TRY IT
Lines from the one containing "In row 2, take" to the end of the entries below must be reproduced exactly, with both end lines kept and no other line added.

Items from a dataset

________

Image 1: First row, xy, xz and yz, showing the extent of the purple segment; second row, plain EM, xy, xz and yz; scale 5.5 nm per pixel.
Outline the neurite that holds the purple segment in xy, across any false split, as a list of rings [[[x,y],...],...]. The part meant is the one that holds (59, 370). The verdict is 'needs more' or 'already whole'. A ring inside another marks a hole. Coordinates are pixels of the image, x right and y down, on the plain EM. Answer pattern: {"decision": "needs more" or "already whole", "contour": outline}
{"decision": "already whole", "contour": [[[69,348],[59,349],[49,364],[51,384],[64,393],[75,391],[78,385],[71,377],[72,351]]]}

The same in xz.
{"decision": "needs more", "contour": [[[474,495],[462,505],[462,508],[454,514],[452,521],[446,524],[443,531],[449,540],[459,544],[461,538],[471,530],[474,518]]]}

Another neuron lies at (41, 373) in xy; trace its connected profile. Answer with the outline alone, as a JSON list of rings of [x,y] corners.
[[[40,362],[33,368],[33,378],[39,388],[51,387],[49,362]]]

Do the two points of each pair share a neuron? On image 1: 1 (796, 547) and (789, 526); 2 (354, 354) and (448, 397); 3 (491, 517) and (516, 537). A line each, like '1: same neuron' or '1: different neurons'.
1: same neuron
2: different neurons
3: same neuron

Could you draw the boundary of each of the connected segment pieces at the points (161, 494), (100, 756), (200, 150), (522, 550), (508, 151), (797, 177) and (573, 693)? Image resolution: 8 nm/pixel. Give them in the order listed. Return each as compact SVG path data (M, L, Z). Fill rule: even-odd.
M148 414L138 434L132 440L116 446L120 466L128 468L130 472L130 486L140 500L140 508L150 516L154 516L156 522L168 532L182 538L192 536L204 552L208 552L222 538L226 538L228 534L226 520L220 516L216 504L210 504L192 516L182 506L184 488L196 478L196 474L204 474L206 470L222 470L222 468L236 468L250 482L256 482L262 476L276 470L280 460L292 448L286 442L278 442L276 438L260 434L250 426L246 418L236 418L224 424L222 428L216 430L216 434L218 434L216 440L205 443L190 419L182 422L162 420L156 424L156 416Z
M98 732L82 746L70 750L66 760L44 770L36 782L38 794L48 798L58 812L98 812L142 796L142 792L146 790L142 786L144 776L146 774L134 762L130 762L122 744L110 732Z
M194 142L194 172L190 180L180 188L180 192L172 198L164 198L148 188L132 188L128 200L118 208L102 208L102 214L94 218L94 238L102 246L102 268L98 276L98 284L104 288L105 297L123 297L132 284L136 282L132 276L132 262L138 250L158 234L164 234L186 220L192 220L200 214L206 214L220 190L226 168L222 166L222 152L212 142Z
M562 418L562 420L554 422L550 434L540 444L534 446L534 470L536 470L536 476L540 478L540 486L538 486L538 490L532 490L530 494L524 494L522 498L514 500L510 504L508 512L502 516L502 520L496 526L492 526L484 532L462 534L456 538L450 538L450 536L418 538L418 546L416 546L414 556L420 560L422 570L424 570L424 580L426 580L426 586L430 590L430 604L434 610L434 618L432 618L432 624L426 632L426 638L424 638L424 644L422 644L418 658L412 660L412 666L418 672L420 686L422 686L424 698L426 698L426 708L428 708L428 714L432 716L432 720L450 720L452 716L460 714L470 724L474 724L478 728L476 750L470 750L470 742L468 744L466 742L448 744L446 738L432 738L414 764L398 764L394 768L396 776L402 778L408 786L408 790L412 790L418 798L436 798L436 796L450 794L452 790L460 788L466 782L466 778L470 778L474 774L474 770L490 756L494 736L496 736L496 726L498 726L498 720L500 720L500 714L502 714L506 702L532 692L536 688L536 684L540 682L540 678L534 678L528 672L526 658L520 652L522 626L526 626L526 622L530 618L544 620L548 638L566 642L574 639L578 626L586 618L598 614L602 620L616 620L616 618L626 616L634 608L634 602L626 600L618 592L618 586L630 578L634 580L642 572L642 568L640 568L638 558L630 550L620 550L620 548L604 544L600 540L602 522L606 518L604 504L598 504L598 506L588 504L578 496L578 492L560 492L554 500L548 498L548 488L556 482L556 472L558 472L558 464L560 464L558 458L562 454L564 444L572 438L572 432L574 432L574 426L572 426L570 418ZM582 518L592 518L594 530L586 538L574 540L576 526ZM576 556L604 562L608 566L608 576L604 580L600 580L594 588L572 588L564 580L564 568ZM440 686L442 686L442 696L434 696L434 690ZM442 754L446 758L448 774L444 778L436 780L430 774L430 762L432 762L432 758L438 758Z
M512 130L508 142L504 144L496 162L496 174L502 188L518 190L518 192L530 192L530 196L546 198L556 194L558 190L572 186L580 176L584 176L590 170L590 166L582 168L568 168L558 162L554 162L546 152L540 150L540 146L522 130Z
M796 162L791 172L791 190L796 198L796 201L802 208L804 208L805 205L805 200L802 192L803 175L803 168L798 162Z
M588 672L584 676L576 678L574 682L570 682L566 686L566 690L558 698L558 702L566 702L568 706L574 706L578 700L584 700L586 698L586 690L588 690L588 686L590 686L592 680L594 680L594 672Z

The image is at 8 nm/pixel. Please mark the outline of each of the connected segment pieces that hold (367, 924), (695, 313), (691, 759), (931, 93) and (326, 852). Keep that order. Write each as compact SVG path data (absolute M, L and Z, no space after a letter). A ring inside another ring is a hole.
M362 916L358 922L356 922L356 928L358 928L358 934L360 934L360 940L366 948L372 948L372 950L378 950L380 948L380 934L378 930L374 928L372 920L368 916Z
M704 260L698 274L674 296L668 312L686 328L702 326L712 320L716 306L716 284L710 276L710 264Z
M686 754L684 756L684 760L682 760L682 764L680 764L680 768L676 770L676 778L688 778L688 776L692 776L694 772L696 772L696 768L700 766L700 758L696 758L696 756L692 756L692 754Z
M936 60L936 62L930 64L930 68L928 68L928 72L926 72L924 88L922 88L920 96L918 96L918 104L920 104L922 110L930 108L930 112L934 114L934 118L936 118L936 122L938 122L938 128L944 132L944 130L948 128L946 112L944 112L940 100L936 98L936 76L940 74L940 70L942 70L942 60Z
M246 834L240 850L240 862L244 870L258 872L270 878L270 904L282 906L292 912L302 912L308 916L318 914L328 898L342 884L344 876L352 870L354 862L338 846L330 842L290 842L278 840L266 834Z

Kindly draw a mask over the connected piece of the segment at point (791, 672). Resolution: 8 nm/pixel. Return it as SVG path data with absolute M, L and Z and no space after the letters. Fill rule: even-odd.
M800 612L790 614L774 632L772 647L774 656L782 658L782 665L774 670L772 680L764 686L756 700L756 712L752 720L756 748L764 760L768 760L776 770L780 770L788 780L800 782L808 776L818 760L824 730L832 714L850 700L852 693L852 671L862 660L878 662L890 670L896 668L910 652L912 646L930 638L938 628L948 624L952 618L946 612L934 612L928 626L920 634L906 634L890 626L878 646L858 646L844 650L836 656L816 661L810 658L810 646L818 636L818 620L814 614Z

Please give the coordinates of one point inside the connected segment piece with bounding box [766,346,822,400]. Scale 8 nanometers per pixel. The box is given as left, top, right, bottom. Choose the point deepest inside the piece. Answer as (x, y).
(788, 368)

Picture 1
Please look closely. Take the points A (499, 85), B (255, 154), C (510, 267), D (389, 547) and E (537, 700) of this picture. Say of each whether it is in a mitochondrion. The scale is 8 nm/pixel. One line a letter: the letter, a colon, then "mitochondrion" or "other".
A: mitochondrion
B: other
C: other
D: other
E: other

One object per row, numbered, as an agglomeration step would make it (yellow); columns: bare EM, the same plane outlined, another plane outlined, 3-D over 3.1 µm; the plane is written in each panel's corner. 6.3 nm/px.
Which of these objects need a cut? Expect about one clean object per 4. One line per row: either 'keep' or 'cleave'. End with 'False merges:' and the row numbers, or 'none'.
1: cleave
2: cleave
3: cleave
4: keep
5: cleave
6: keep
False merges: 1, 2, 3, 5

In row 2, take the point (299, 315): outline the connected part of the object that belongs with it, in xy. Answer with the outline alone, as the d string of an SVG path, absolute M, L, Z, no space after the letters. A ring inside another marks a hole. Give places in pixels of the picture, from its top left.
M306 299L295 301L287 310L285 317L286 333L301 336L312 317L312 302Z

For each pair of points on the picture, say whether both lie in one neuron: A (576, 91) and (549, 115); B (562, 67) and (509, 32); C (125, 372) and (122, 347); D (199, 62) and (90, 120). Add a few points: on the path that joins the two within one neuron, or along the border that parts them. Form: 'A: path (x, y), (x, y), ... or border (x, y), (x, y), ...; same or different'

________

RESULT
In row 2, take the point (299, 315): outline the connected part of the object that belongs with it, in xy. Answer with the outline alone, as the d string of an SVG path, absolute M, L, Z, no space after the letters. A ring inside another marks a hole. Give places in pixels of the picture, from its top left.
M306 299L295 301L287 310L285 317L286 333L301 336L312 317L312 302Z

For each pair of points on the picture, say whether both lie in one neuron: A (576, 91) and (549, 115); B (562, 67) and (509, 32); C (125, 372) and (122, 347); D (199, 62) and (90, 120). Add a few points: on the path that joins the two within one neuron, or along the border that parts them. Form: 'A: path (x, y), (x, y), ... or border (x, y), (x, y), ...; same or different'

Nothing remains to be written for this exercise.